# [WHAT YOU NEED TO DO]
A verbatim transcript of the data below is required, images omitted.

[[ SOURCE INFORMATION open ]]

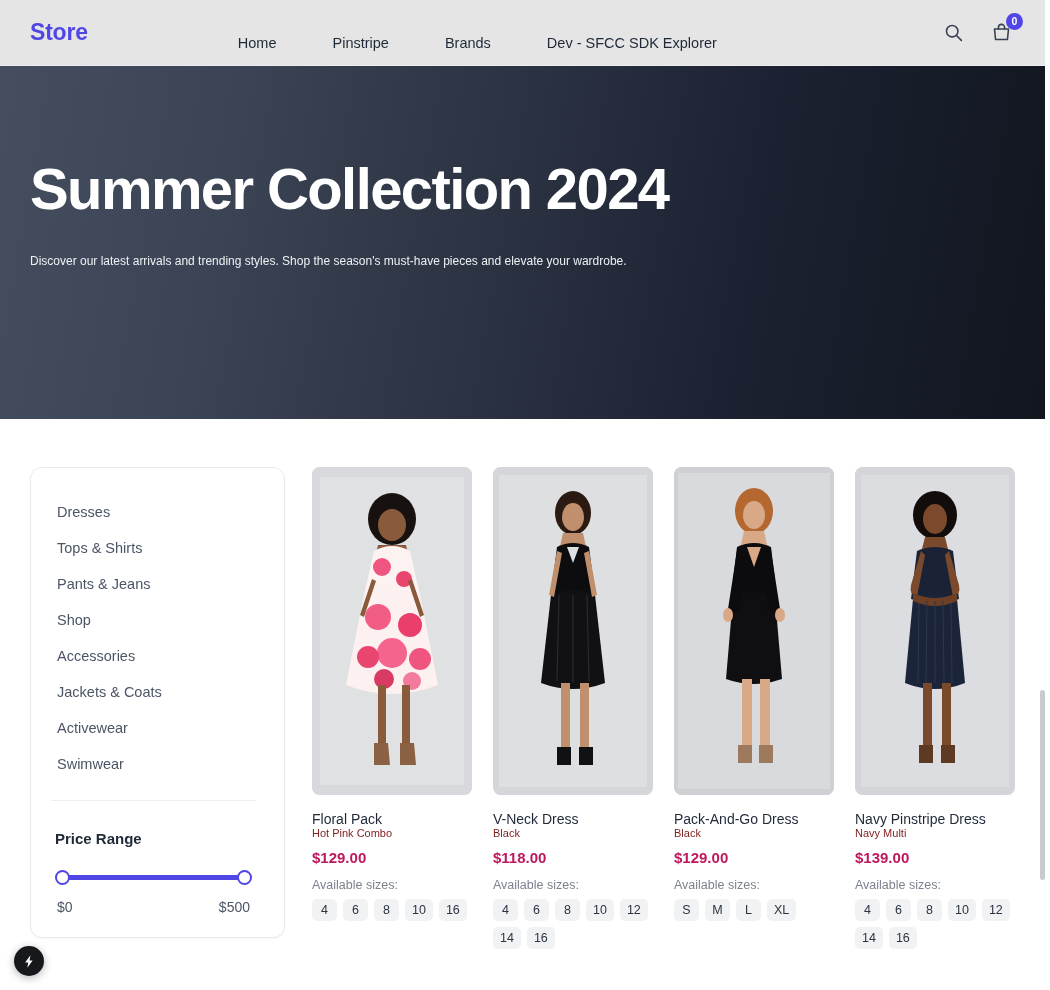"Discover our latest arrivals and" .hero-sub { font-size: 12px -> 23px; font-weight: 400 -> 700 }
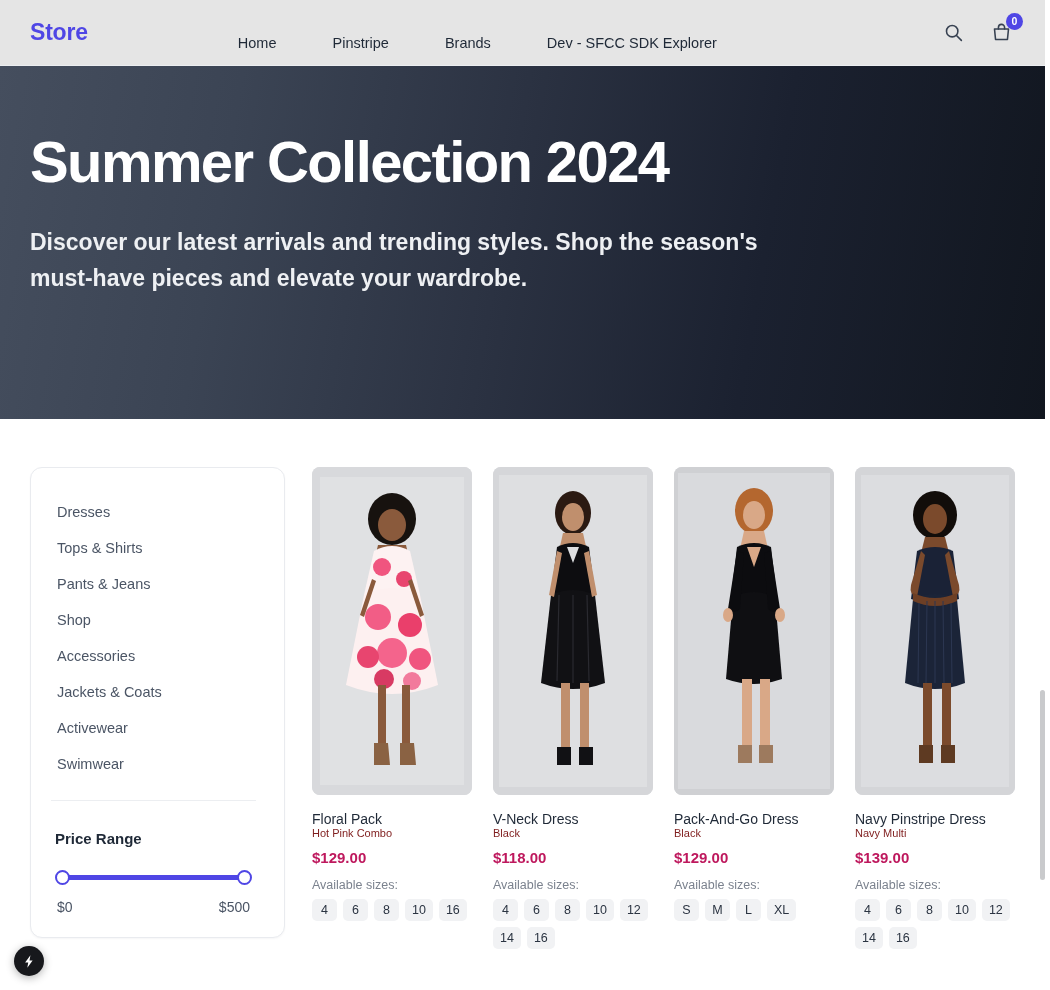"Hot Pink Combo" .product-color { color: #7f1d1d -> #0c4a6e; font-size: 11px -> 19px; margin-top: none -> 8px }
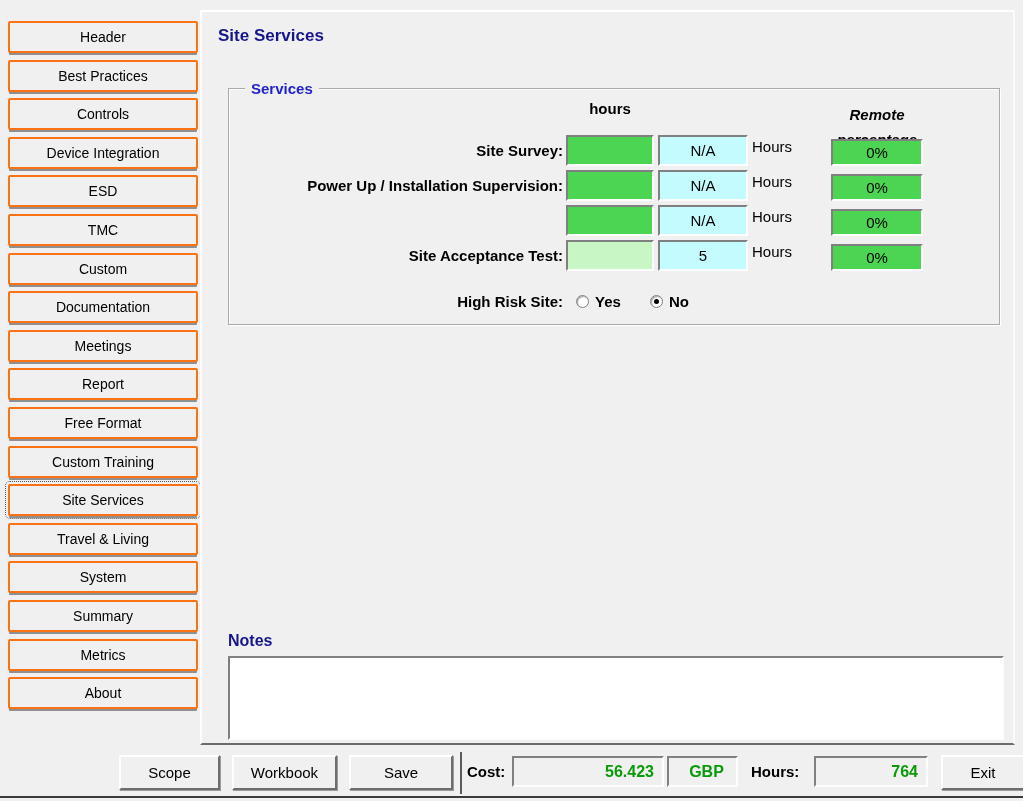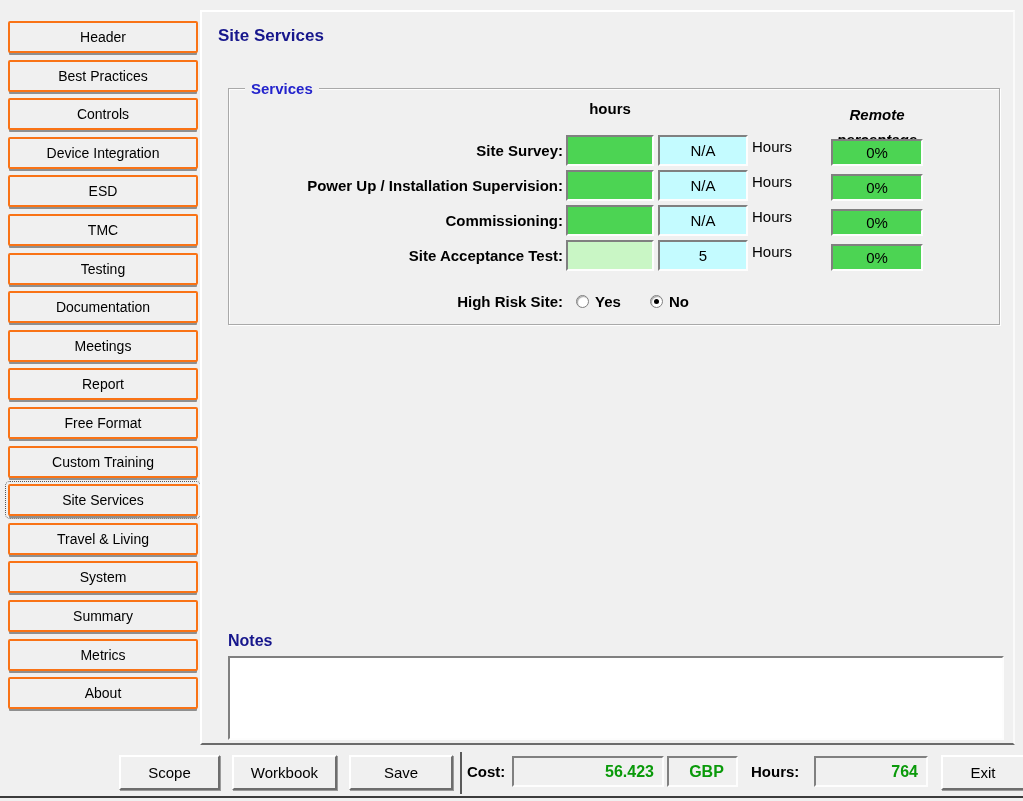"Commissioning:" div.row-label { html: <div>Commissioning:</div> -> none }
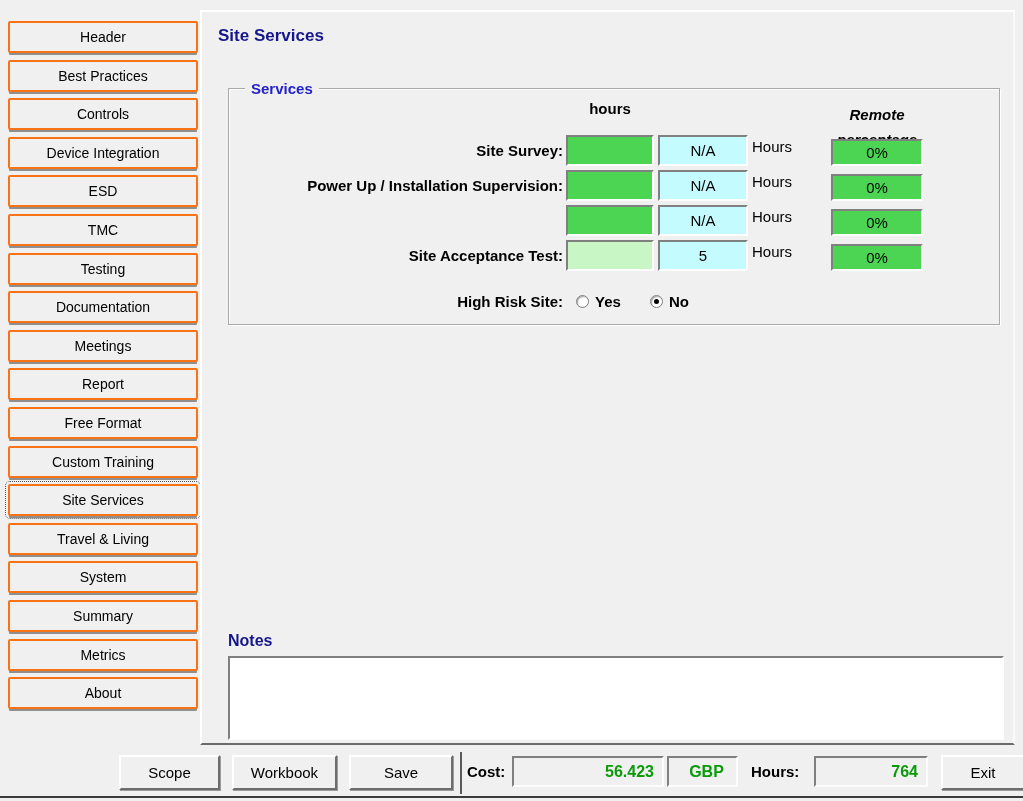"Testing" div.tab { text: Testing -> Custom }
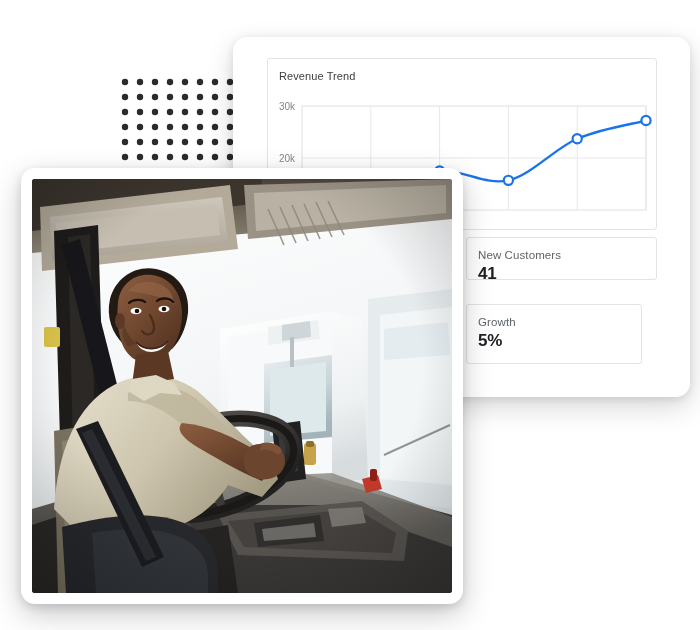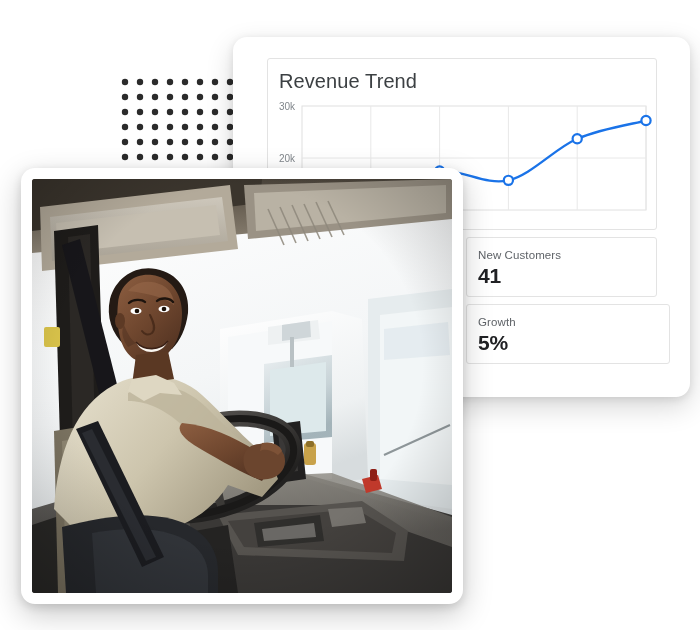"Revenue Trend" #chart-title { font-size: 20px -> 11px }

[[ SOURCE INFORMATION closed ]]

# [WRITTEN RESPONSE]
"Discover our latest arrivals and" .hero-sub { font-size: 12px -> 23px; font-weight: 400 -> 700 }
"Hot Pink Combo" .product-color { color: #7f1d1d -> #0c4a6e; font-size: 11px -> 19px; margin-top: none -> 8px }
"Commissioning:" div.row-label { html: <div>Commissioning:</div> -> none }
"Testing" div.tab { text: Testing -> Custom }
"Revenue Trend" #chart-title { font-size: 20px -> 11px }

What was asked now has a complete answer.